- Gdzie mamy zdobywać punkty jak nie u siebie. Na wyjazdach nam ewidentnie nie idzie. Jeden punkt trzeba uznać jako porażkę, chociaż jak meczu nie można wygrać to trzeba go zremisować. Ten punkt w miarę możliwości cieszy - komentował niezbyt zadowolony Grzegorz Bartczak po meczu z Cracovią.
Pojedynek zakończył się bezbramkowym remisem, który bardziej ucieszył piłkarzy z Krakowa, niż z Lubina. Cracovia zdobyła bowiem pierwsze punkty w meczu wyjazdowym w tym sezonie. Lubinianie po raz kolejny nie wykorzystali sytuacji strzeleckich, które sobie wypracowali. Momentami na Dialog Arenie dało się słyszeć gwizdy skierowane pod adresem piłkarzy Zagłębia. - Kibice oczekują od nas gry z polotem, fantazją i strzelaniem dużej ilości goli. Nam to strzelanie nie wychodzi. Będziemy cieszyć się z wyników 1:0 - skomentował obrońca.

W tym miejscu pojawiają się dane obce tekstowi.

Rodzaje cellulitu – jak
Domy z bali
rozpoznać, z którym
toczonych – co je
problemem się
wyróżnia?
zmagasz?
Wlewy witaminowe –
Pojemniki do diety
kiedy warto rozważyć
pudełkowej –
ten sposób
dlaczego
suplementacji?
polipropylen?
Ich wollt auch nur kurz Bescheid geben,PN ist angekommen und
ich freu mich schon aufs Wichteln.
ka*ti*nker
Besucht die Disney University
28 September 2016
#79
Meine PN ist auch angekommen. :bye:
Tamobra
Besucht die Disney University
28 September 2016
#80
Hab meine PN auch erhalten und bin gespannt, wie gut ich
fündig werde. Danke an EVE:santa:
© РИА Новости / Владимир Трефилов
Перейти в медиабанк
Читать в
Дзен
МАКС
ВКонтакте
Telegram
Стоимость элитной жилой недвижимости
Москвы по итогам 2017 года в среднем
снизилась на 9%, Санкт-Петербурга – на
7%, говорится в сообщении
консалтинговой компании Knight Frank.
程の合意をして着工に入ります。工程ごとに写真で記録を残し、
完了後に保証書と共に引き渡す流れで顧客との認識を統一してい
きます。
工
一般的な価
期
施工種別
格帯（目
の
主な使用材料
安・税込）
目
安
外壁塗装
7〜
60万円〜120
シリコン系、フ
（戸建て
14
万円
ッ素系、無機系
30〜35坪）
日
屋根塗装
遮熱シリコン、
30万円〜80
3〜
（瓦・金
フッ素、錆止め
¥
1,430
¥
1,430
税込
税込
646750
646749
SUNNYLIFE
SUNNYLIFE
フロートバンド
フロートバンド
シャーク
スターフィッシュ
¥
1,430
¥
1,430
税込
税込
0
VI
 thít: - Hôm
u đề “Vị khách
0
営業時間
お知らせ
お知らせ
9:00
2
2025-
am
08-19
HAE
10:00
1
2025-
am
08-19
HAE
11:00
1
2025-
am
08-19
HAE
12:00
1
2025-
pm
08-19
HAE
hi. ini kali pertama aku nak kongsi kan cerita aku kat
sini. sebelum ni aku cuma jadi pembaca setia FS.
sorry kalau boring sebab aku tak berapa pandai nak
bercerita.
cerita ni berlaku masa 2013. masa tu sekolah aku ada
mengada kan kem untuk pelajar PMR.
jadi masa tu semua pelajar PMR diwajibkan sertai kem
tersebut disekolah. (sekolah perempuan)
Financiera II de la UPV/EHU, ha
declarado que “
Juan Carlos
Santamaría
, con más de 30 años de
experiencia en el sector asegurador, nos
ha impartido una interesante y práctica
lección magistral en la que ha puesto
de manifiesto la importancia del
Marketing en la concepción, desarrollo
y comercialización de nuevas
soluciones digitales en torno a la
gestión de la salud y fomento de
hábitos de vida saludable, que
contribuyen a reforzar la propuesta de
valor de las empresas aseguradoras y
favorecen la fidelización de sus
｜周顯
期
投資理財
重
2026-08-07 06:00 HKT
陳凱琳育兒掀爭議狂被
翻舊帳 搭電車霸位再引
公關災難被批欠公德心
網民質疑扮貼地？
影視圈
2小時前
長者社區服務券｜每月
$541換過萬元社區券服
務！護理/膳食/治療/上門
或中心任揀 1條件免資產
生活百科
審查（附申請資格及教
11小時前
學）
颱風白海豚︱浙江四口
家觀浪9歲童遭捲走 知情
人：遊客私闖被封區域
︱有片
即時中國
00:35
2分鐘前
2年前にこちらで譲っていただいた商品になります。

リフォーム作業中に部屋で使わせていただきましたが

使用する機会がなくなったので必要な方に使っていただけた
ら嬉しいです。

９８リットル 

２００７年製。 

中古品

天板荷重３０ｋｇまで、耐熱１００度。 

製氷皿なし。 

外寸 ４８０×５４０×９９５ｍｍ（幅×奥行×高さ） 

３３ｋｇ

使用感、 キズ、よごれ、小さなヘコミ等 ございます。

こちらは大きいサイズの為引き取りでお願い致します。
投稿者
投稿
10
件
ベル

Grzegorz Bartczak w defensywie musiał uważać przede wszystkim na Saidiego Ntibazonkizę, który kilkakrotnie znalazł się w dobrej okazji strzeleckiej. - Cracovia miała jakieś swoje sytuacje. Z przodu brylował czarnoskóry napastnik i Radosław Matusiak. Nie było zbyt wielkiego problemu z nimi - powiedział defensor. Odniósł się on także do samego Ntibazonkizy. - Na pewno ciekawie jest zagrać przeciwko takiemu zawodnikowi. Przyszedł on z ligi holenderskiej, prezentuje całkiem inny styl od polskiego. Należy więcej ściągać takich piłkarzy - zaznaczył.

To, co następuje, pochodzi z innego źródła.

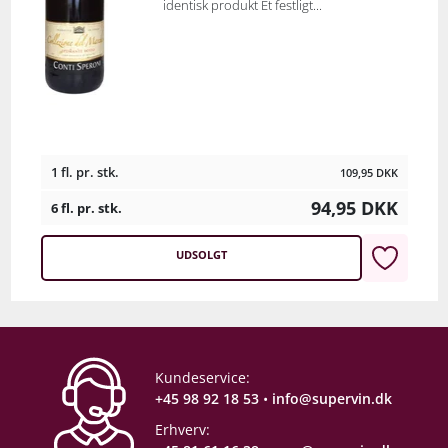
identisk produkt Et festligt...
1 fl. pr. stk.
109,95
DKK
94,95
DKK
6 fl. pr. stk.
UDSOLGT
Kundeservice:
+45 98 92 18 53
•
info@supervin.dk
Erhverv:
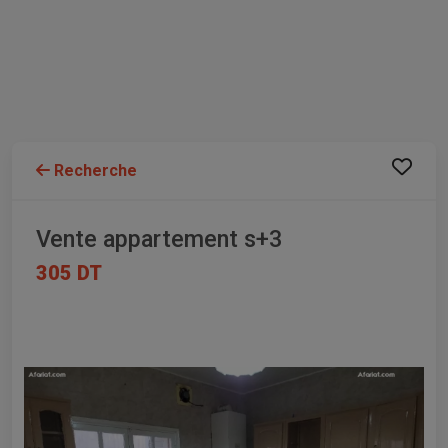
Recherche
Vente appartement s+3
305 DT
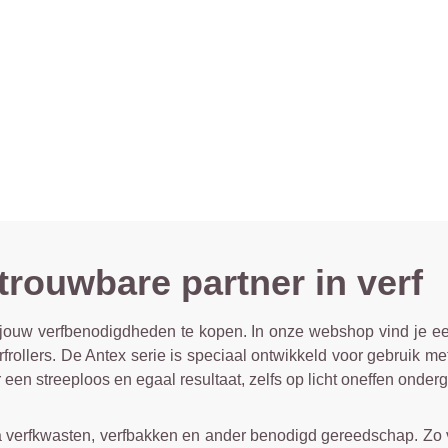
trouwbare partner in verf
m jouw verfbenodigdheden te kopen. In onze webshop vind je 
frollers. De Antex serie is speciaal ontwikkeld voor gebruik met 
r een streeploos en egaal resultaat, zelfs op licht oneffen onder
a verfkwasten, verfbakken en ander benodigd gereedschap. Zo v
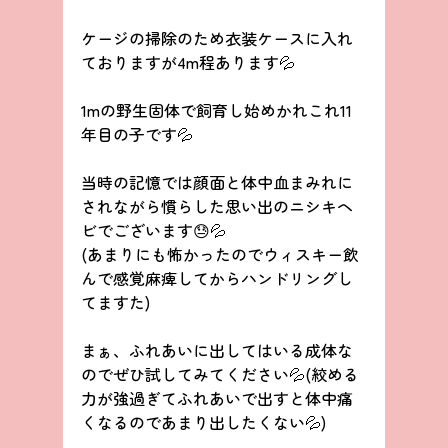
ケージの掃除のため衣装ケースに入れ
ておりますが4m程あります💦
1mの野生固体で飼育し始めかれこれ11
年目の子です💦
当時の記憶では顔面と体中血まみれに
されながら慣らした思い出のニシキヘ
ビでございます😓💦
(あまりにも怖かったのでウィスキー飲
んで感覚麻痺してからハンドリングし
てますた)
まぁ、ふれあいに出してはいる成体な
のでぜひ試してみてください💦(絞める
力が強過ぎてふれあいで出すと体中痛
くなるのであまり出したくない💦)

Dlaczego Miedziowym tak nie wiedzie się w rozgrywkach ligowych? - Myślę, że strzelanie goli jest naszą bolączką w ostatnich meczach. Gdybyśmy zdobyli na początku gola to spotkanie inaczej by się ułożyło. Musimy zdecydowanie postawić na skuteczność - powiedział obrońca.

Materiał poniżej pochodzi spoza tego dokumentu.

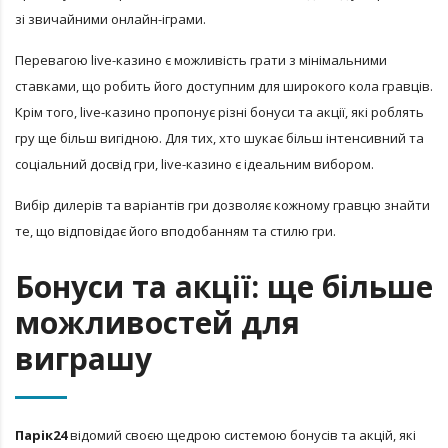
зі звичайними онлайн-іграми.
Перевагою live-казино є можливість грати з мінімальними
ставками, що робить його доступним для широкого кола гравців.
Крім того, live-казино пропонує різні бонуси та акції, які роблять
гру ще більш вигідною. Для тих, хто шукає більш інтенсивний та
соціальний досвід гри, live-казино є ідеальним вибором.
Вибір дилерів та варіантів гри дозволяє кожному гравцю знайти
те, що відповідає його вподобанням та стилю гри.
Бонуси та акції: ще більше
можливостей для
виграшу
Парік24
відомий своєю щедрою системою бонусів та акцій, які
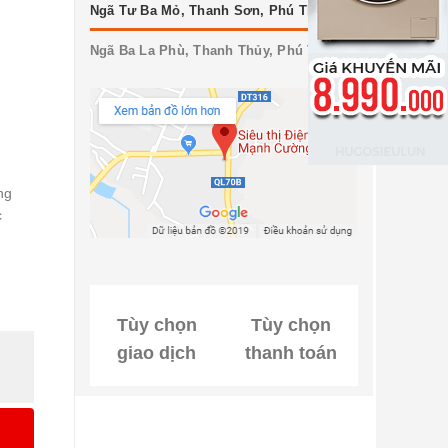
Ngã Tư Ba Mỏ, Thanh Sơn, Phú Thọ
Ngã Ba La Phù, Thanh Thủy, Phú Thọ
ng
c
Tùy chọn
Tùy chọn
giao dịch
thanh toán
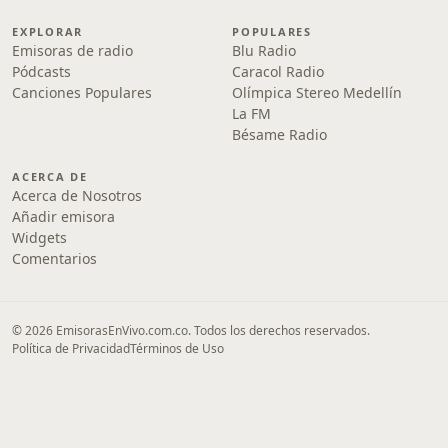
EXPLORAR
POPULARES
Emisoras de radio
Blu Radio
Pódcasts
Caracol Radio
Canciones Populares
Olímpica Stereo Medellín
La FM
Bésame Radio
ACERCA DE
Acerca de Nosotros
Añadir emisora
Widgets
Comentarios
© 2026 EmisorasEnVivo.com.co. Todos los derechos reservados.
Política de Privacidad
Términos de Uso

Najbliższy mecz podopieczni Marka Bajora zagrają dopiero za dwa tygodnie. Ich rywalem będzie poznański Lech. - Pojedziemy na mecz z Lechem Poznań. Będzie fajny mecz, Lech gra w pucharach. Zmierzyć się z takim przeciwnikiem to fajna sprawa. Myślę, że pojedziemy na pewno nie straconej pozycji. Z myślą o punkcie - zakończył Bartczak.